The Chaos Path follows it, and as the name suggests, this is a chaotic track, with Simen taking the singing duties and succeeding at it. He sings with passion and has an undoubtedly unique voice, which, to my experience, doesn't sound like anyone else, and simply goes wild in certain parts. The performance of the musicians is also just as impressive. Next we have the brief instrumental title track with a simple keyboard melody, with weird sounds and Garm talking to himself(remember about the album being based around the concept of occultism and madness, okay? Good!)in the background. What we have afterwards is a track that borrows lyrics from an Edgar Allan Poe poem Alone, and I must say I approve that great idea(so do Green Carnation, by the way. Sorry, couldn't resist!). These guys have exploited the lyrics in creating a destructive, energetic heavy metal song(still nothing extreme here though), all musicians playing as fast as possible, Hellhammer especially. Some interesting bass solos can be found here; speaking of which, Skoll's bass playing is great and is audible throughout the record(not that you wouldn't expect something different from him!). The song ends with Garm shouting ...of a demon in my view! in your ears, as if he had been locked away without the toilet facility before he recorded his part, and next we have The Throne of Tragedy, which is calmer if compared to its predecessor, with sophisticated layers of acoustic guitars opening the track, followed by the highly memorable clean electric guitar melody with haunting whispers in the background. If you, however, take this track out of context and listen to it without hearing the tracks from the album in the given order, you will not find it that quiet actually! Sverd tried to mimic brass with his synths here, which doesn't sound cheesy at all, to my surprise, and Garm creates a passionate, emotional vocal delivery. Painting my Horror, beginning with a nice bassline, returns the album its dreadful vibes and is a heavier, darker track than the previous one, sounding like a crazy, demonic circus, much like the opening track. There is a part when the music stops, and there is a bizarre keyboard-based melody with Garm and Simen creating a nonsensical vocal harmony. Of Nails and Sinners closes the record excellently, with great keyboards and electric guitar interplay, making you wish it should have lasted just a little bit longer(it even seems incomplete).

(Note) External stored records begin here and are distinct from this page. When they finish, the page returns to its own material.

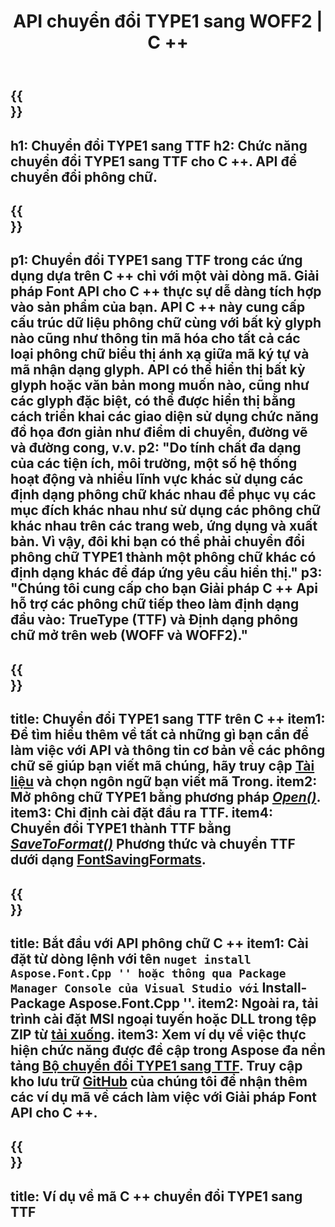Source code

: ﻿---
translation: true
template: /_templates/conversion-child-cpp.md
title: API chuyển đổi TYPE1 sang WOFF2 | C ++
description: Chuyển đổi Phông chữ TYPE1 sang Phông chữ TTF bằng cách sử dụng API C ++ này. Chức năng Chuyển đổi hoạt động trên Windows và Linux và trong bất kỳ môi trường phát triển nào hỗ trợ C ++.
metakeywords: c ++ TYPE1 đến TTF, TYPE1 đến giải pháp TTF c ++, TYPE1 đến TTF font conerter cpp
url: /cpp/conversion/type1-to-ttf/
family: font
platformtag: cpp
feature: conversion
otherformats: WOFF WOFF2
---


{{<section banner>}}
---
h1: Chuyển đổi TYPE1 sang TTF
h2: Chức năng chuyển đổi TYPE1 sang TTF cho C ++. API để chuyển đổi phông chữ.
---

{{<section overview>}}
---
p1: Chuyển đổi TYPE1 sang TTF trong các ứng dụng dựa trên С ++ chỉ với một vài dòng mã. Giải pháp Font API cho С ++ thực sự dễ dàng tích hợp vào sản phẩm của bạn. API C ++ này cung cấp cấu trúc dữ liệu phông chữ cùng với bất kỳ glyph nào cũng như thông tin mã hóa cho tất cả các loại phông chữ biểu thị ánh xạ giữa mã ký tự và mã nhận dạng glyph. API có thể hiển thị bất kỳ glyph hoặc văn bản mong muốn nào, cũng như các glyph đặc biệt, có thể được hiển thị bằng cách triển khai các giao diện sử dụng chức năng đồ họa đơn giản như điểm di chuyển, đường vẽ và đường cong, v.v.
p2: "Do tính chất đa dạng của các tiện ích, môi trường, một số hệ thống hoạt động và nhiều lĩnh vực khác sử dụng các định dạng phông chữ khác nhau để phục vụ các mục đích khác nhau như sử dụng các phông chữ khác nhau trên các trang web, ứng dụng và xuất bản. Vì vậy, đôi khi bạn có thể phải chuyển đổi phông chữ TYPE1 thành một phông chữ khác có định dạng khác để đáp ứng yêu cầu hiển thị."
p3: "Chúng tôi cung cấp cho bạn Giải pháp С ++ Api hỗ trợ các phông chữ tiếp theo làm định dạng đầu vào: TrueType (TTF) và Định dạng phông chữ mở trên web (WOFF và WOFF2)."
---

{{<section feature1>}}
---
title: Chuyển đổi TYPE1 sang TTF trên C ++
item1: Để tìm hiểu thêm về tất cả những gì bạn cần để làm việc với API và thông tin cơ bản về các phông chữ sẽ giúp bạn viết mã chúng, hãy truy cập [Tài liệu](https://docs.aspose.com/font/) và chọn ngôn ngữ bạn viết mã Trong.
item2: Mở phông chữ TYPE1 bằng phương pháp  [*Open()*](https://reference.aspose.com/font/cpp/class/aspose.font.font#ac2387bf04ccb5bac51cf37984d4ebf33).
item3: Chỉ định cài đặt đầu ra TTF.
item4: Chuyển đổi TYPE1 thành TTF bằng [*SaveToFormat()*](https://reference.aspose.com/font/cpp/class/aspose.font.font#a670ea97404fd72c2e51b0e8c543c8a45) Phương thức và chuyển TTF dưới dạng [FontSavingFormats](https://reference.aspose.com/font/cpp/namespace/aspose.font#a93d0dcc7c00f5c7027d60e14a5433c74).
---

{{<section feature2>}}
---
title: Bắt đầu với API phông chữ C ++
item1: Cài đặt từ dòng lệnh với tên `` nuget install Aspose.Font.Cpp '' hoặc thông qua Package Manager Console của Visual Studio với `` Install-Package Aspose.Font.Cpp ''.
item2: Ngoài ra, tải trình cài đặt MSI ngoại tuyến hoặc DLL trong tệp ZIP từ [tải xuống](https://downloads.aspose.com/font/cpp).
item3: Xem ví dụ về việc thực hiện chức năng được đề cập trong Aspose đa nền tảng [Bộ chuyển đổi TYPE1 sang TTF](https://products.aspose.app/font/conversion/type1-to-ttf). Truy cập kho lưu trữ [GitHub](https://github.com/aspose-font/Aspose.Font-Documentation/tree/master/cpp-examples) của chúng tôi để nhận thêm các ví dụ mã về cách làm việc với Giải pháp Font API cho C ++.
---

{{<section codeexample>}}
---
title: Ví dụ về mã C ++ chuyển đổi TYPE1 sang TTF
---
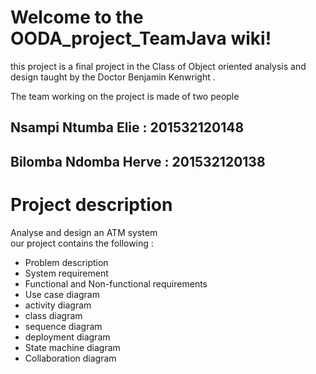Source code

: # Welcome to the OODA_project_TeamJava wiki!
this project is a final project in the Class of Object oriented analysis and design taught by the Doctor Benjamin Kenwright .

The team working on the project is made of two people
## Nsampi Ntumba Elie : 201532120148
## Bilomba Ndomba Herve : 201532120138

# Project description
Analyse and design an ATM system  
our project contains the following : 
* Problem description
* System requirement
* Functional and Non-functional requirements
* Use case diagram
* activity diagram
* class diagram
* sequence diagram
* deployment diagram
* State machine diagram
* Collaboration diagram
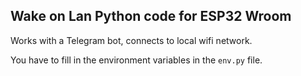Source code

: ## Wake on Lan Python code for ESP32 Wroom

Works with a Telegram bot, connects to local wifi network.

You have to fill in the environment variables in the `env.py` file.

In the end, it seems surprising how a group Arcturus suddenly dived deeply into the Avant-Garde realms, unknown to men before, ignoring all cliches and rules in music and played their music with such confidence, that it seems that they have been playing a genre years old, which they have got used to playing. The musical performance is flawless and will please each listener, regardless of his requirements for technical skill and complexity of songwriting, yet what makes La Masquerade Infernale an album standing out above the genre which it was put into is its feeling, its atmosphere, its originality. I have not mentioned that the historical importance of LMI is immense, however, the main reason why it should be heard is for the quality of the music not merely for its influence on countless followers, which made their conclusions carefully.

However, do not expect, by any means, an accessible release that opens itself on the very first listens, as your first impression on the initial encounters will be either complete misunderstanding or uttermost confusion. La Masquerade Infernale is the second in line of three Arcturus masterpieces, the next and the last one being Disguised Masters(even less accessible), followed by the much more accessible The Sham Mirrors(this is the one I suggest for starters). The group will continue to change their sound and will remain fresh with each release.

Essential for any serious intellectual listener of Progressive Music!